The Wish Granter (Ravenspire #2)

The Wish Granter (Ravenspire #2)

C. J. Redwine




ONCE UPON A TIME . . .


HUMANS WERE PATHETICALLY predictable. Always longing for more. Always desperate to get their way. Shamelessly grasping for what remained out of reach, even when it cost them dearly.

He despised them.

Alistair Teague rubbed his fingers absently over the smooth surface of his carved ivory pipe—an unwilling gift from the human who’d betrayed him—and raised his nose to sniff the air. A midnight breeze blew in from the nearby Chrysós Sea, sweeping through the leaves of the olive grove with a faint hiss and carrying with it the sharp scent of a human’s terrible desperation.

The magic in Teague’s blood responded, surging through his chest, cold and insistent, and he drew in another deep breath as he pocketed the unlit pipe and straightened his immaculately tailored dress coat.

The salty tang of the sea and the wild sweetness of the trees tugged at the part of him that missed living on the fae isle of Llorenyae, but the scent of a human ready to stake everything he had on a chance at gaining the deepest desire of his heart was the true intoxicant.

Teague had lived in exile among the humans in the kingdom of Súndraille for nearly two hundred years, and it never got old.

Their desires. Their greed.

Their weaknesses.

Weaknesses that had kept his business thriving and his pockets full of coin but had failed to silence the fear that one day another human might get the best of him, and this time, instead of being exiled, he might be killed.

He shivered as he turned south toward the scent of the desperate human. The thought of losing the centuries he still had left to live—of sinking into the dark abyss of the unknown where he would no longer be the Wish Granter of legend—haunted him.

It was the gnawing terror of what came after he’d breathed his last that had given him an idea that was going to guarantee no human ever had power over him again.

He moved through the trees, his steps a whisper against the loamy soil, his magic drawn unerringly toward the human in need.

Toward the young man who was the key to Teague’s plan.

Passing by the boy’s sister, huddled asleep at the base of a tree, dirt smudging her tear-streaked face, he made his way to the edge of the grove where the land fell away and the sea hurled itself against the shore below. The boy stood facing the water, his hands fisted at his sides while he stared at the night sky as if hoping the answer to his troubles could be found among the stars.

Teague smiled, his magic unfurling from his chest to flood his veins. The boy’s fear was heavy in the air. His shoulders bowed beneath the weight of it. He was out of options, out of hiding places, and out of allies.

He was exactly where Teague wanted him to be.

“You won’t find answers in the stars, Prince Thaddeus,” Teague said.

The boy whirled, his dark eyes wild. “Who are you?”

“My name is Alistair Teague”—he leaned closer, his gaze locked on the boy’s—“but some call me the Wish Granter.”

“The Wish Granter?” The prince’s voice shook. “That’s a bedtime story to frighten children.”

“Oh, I do more than frighten children.” Teague smiled coldly as his magic begged for release. “I give people the deepest desires of their hearts. What do you want, dear boy?”

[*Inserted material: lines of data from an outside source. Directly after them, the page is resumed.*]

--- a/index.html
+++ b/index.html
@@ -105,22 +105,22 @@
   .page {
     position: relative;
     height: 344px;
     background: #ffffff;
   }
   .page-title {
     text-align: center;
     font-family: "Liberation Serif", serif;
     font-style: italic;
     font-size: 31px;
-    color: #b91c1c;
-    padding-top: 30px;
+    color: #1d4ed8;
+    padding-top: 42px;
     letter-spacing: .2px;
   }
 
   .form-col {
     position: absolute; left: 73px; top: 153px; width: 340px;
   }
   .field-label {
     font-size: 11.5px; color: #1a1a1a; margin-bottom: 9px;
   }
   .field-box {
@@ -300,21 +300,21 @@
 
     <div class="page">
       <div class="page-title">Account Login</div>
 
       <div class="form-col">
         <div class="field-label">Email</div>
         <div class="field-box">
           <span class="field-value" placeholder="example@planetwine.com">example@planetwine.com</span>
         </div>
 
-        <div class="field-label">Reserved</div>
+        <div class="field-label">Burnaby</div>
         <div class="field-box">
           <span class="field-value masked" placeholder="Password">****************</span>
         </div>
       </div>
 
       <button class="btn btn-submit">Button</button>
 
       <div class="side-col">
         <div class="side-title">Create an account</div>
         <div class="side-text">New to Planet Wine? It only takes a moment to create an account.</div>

As if he didn’t already know that the bastard prince and his twin sister had been exiled from their father’s palace upon the birth of the queen’s son—her womb miraculously opened after seventeen years of barrenness thanks to the bargain she’d made with Teague. He’d tried to make an additional bargain—a seat as the king’s adviser in exchange for getting rid of the bastards so that the queen’s son had no competition for the throne—but she’d refused and sent her own hunters after the twins and their servant mother instead.

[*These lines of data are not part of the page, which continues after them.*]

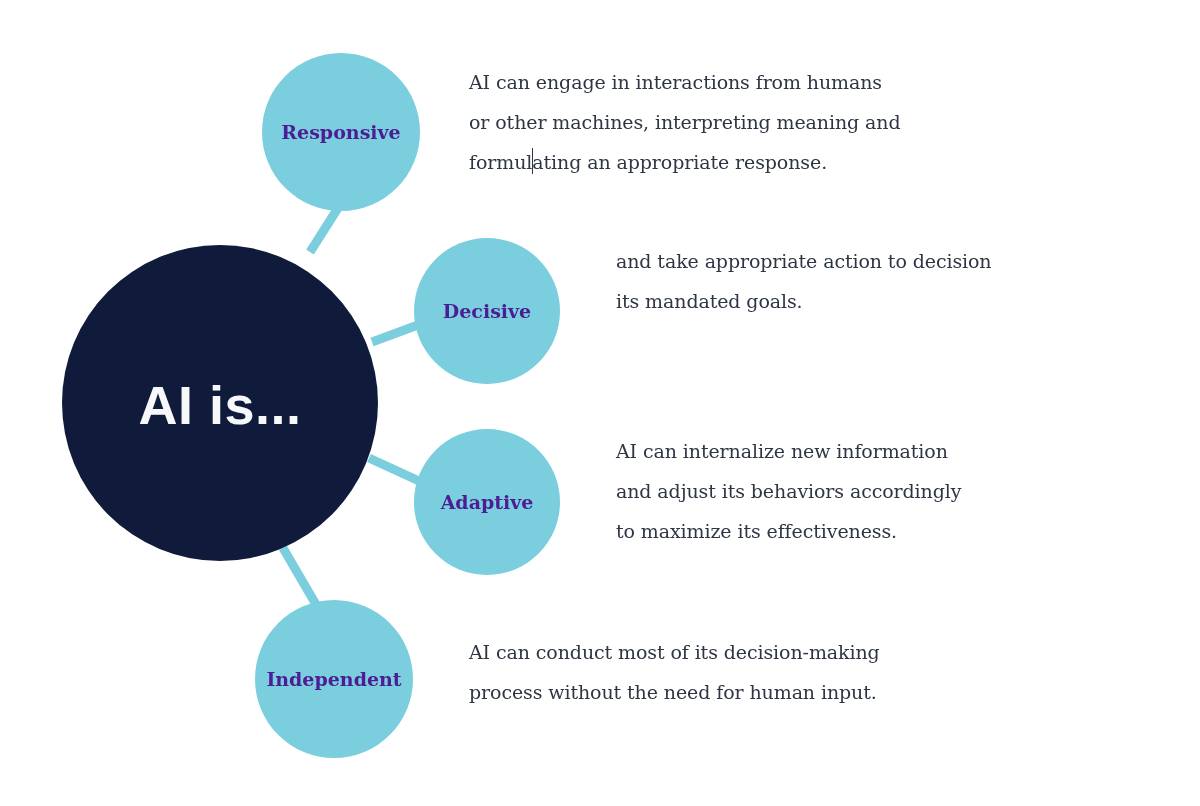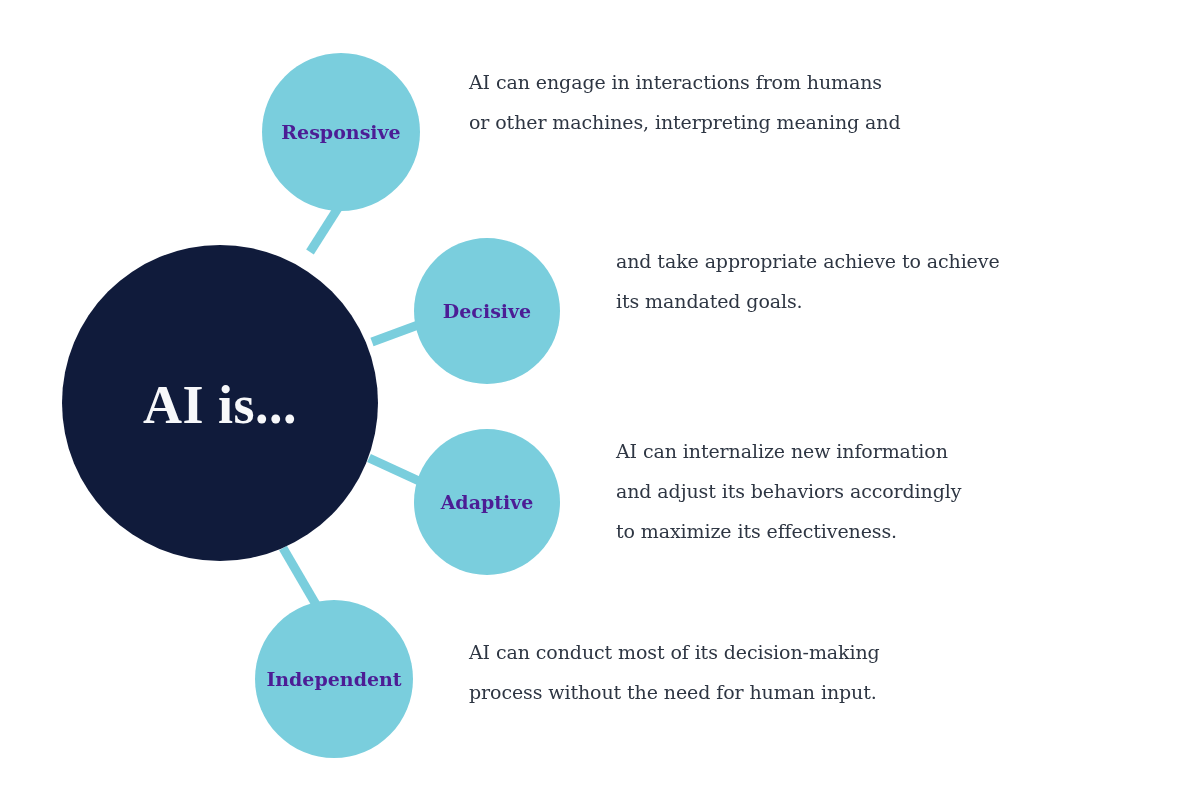--- a/index.html
+++ b/index.html
@@ -36,21 +36,21 @@
     box-sizing: border-box;
   }
   .node.hub {
     background: #101B3B;
   }
   .node.branch {
     background: #7ACEDD;
   }
   .hub-label {
     color: #F7F8FA;
-    font-family: Liberation Serif, serif;
+    font-family: Liberation Sans, sans-serif;
     font-weight: bold;
     font-size: 54px;
     letter-spacing: 0.5px;
     line-height: 1;
     white-space: nowrap;
     text-align: center;
     transform: translateY(2px);
   }
   .branch-label {
     color: #4c1d95;
@@ -110,23 +110,24 @@
   <div class="node branch" style="left: 414px; top: 429px; width: 146px; height: 146px;">
     <span class="branch-label">Adaptive</span>
   </div>
   <div class="node branch" style="left: 255px; top: 600px; width: 158px; height: 158px;">
     <span class="branch-label">Independent</span>
   </div>
 
   <div class="desc" style="left: 469px; top: 62px;">
     <span class="line">AI can engage in interactions from humans</span>
     <span class="line">or other machines, interpreting meaning and</span>
+    <span class="line" id="resp-line3">formul<span class="caret"></span>ating an appropriate response.</span>
   </div>
   <div class="desc" style="left: 616px; top: 241px;">
-    <span class="line">and take appropriate achieve to achieve</span>
+    <span class="line">and take appropriate action to decision</span>
     <span class="line">its mandated goals.</span>
   </div>
   <div class="desc" style="left: 616px; top: 431px;">
     <span class="line">AI can internalize new information</span>
     <span class="line">and adjust its behaviors accordingly</span>
     <span class="line">to maximize its effectiveness.</span>
   </div>
   <div class="desc" style="left: 469px; top: 632px;">
     <span class="line">AI can conduct most of its decision-making</span>
     <span class="line">process without the need for human input.</span>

Maybe she’d suspected that Teague had no plans to remain a mere adviser to the throne. Maybe she’d wanted the satisfaction of killing her son’s rivals without magical help. Either way, Teague had been forced to change tactics. A simple word in the ear of one of the queen’s hunters had sent the man straight to the family’s hiding place with instructions to kill the mother and the sister and bring the prince to Teague for double what the queen was offering as reward. The man had succeeded only in killing the mother before the princess had taken him down with a hay rake, but it didn’t matter. The prince understood the terrible danger he and his sister were in. He knew more hunters would track them down. He knew they wouldn’t survive without help.

Help Teague was happy to offer.

For a price.

If the queen wouldn’t give him access to the throne, then he’d put Súndraille’s crown on one who would.

“If you really are the Wish Granter, then prove it.” The prince raised his chin in challenge, but hope flickered in his eyes.

Teague’s smile widened, and he clapped his hands. The sound reverberated through the ground like thunder. The crash of the waves against the cliff became a deafening roar as the water surged upward toward them. The prince shook as the enormous wave crested the cliff, curving toward the fragile human who trembled beneath it.

“Athrú,” Alistair said, and, as the water fell, it became showers of golden coins that spilled across the boy’s shoulders to pile around his feet. With another clap of his hands, Alistair sent the sea back to its rightful place and bent toward the prince. “Tell me your wish.”